* **Instruction**
Please return only the lines from the one holding "O-462, label: iOS -> Web" through the one holding "CL-63, estimate: 2 -> 3", exactly as they appear in the records below, both ends included.

Revision tracking records
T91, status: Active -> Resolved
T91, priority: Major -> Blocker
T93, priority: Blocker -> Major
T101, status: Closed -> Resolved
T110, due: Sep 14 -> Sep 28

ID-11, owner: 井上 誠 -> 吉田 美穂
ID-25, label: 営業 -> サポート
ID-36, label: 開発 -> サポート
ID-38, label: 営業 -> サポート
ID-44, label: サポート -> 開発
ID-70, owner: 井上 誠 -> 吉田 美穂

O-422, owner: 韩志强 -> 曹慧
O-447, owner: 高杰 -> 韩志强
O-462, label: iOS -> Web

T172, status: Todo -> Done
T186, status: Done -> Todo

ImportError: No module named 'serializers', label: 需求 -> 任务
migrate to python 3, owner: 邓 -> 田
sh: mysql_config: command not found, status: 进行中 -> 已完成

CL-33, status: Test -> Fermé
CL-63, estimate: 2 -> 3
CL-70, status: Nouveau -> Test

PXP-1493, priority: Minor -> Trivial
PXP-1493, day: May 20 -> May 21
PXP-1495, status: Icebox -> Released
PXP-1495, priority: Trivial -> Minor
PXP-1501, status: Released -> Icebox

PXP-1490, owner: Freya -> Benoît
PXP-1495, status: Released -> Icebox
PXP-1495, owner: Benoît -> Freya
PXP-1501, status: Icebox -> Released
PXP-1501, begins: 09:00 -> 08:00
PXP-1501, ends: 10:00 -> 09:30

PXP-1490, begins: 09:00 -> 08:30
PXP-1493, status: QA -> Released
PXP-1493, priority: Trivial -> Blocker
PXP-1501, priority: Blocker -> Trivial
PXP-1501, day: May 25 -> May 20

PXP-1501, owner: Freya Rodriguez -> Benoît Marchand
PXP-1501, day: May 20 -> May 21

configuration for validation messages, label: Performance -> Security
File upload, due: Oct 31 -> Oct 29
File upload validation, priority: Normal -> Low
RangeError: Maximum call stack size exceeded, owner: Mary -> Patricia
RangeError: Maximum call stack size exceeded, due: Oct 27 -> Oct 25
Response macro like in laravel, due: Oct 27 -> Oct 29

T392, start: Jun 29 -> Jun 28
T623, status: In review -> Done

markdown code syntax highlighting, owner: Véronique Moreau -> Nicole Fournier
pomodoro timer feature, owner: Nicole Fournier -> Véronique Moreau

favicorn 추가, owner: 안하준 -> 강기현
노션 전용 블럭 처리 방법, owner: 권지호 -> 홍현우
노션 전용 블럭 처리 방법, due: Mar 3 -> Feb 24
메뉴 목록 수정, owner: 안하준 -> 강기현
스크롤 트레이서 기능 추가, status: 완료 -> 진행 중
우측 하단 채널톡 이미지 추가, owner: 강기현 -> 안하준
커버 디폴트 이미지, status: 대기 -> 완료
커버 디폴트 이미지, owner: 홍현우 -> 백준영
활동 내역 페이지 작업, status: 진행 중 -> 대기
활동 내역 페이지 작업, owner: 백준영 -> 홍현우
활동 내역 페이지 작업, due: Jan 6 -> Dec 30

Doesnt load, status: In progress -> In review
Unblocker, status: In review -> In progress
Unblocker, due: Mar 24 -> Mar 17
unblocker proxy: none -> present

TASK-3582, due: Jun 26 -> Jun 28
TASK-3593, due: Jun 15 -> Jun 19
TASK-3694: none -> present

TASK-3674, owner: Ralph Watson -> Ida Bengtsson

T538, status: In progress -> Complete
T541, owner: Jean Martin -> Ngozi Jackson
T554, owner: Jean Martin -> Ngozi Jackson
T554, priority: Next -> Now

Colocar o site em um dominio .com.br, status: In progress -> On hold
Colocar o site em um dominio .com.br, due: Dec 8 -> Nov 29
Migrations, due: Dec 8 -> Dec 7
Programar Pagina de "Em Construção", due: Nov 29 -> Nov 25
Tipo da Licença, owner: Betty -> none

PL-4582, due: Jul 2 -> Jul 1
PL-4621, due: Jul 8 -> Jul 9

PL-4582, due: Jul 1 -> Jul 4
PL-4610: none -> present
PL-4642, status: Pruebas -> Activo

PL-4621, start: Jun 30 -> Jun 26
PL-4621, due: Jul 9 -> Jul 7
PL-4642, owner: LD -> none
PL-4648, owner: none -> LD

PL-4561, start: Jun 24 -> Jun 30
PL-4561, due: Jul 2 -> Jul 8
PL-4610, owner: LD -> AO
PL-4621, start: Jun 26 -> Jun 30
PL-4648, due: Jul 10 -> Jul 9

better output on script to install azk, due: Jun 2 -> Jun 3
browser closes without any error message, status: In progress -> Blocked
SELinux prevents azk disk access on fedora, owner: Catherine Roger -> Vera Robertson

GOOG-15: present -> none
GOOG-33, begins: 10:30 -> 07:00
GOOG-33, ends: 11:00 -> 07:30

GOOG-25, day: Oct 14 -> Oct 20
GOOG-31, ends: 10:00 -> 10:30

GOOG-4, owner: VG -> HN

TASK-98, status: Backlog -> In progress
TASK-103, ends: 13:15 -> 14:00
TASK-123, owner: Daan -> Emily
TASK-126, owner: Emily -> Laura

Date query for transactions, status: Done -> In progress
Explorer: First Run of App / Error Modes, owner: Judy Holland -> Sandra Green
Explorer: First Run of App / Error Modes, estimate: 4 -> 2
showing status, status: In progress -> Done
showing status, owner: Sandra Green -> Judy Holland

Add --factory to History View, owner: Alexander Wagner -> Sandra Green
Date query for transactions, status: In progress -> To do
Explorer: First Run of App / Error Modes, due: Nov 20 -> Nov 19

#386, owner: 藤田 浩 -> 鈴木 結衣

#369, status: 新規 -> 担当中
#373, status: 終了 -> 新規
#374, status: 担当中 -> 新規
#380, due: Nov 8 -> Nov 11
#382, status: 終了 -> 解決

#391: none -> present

* **Written answer**
O-462, label: iOS -> Web

T172, status: Todo -> Done
T186, status: Done -> Todo

ImportError: No module named 'serializers', label: 需求 -> 任务
migrate to python 3, owner: 邓 -> 田
sh: mysql_config: command not found, status: 进行中 -> 已完成

CL-33, status: Test -> Fermé
CL-63, estimate: 2 -> 3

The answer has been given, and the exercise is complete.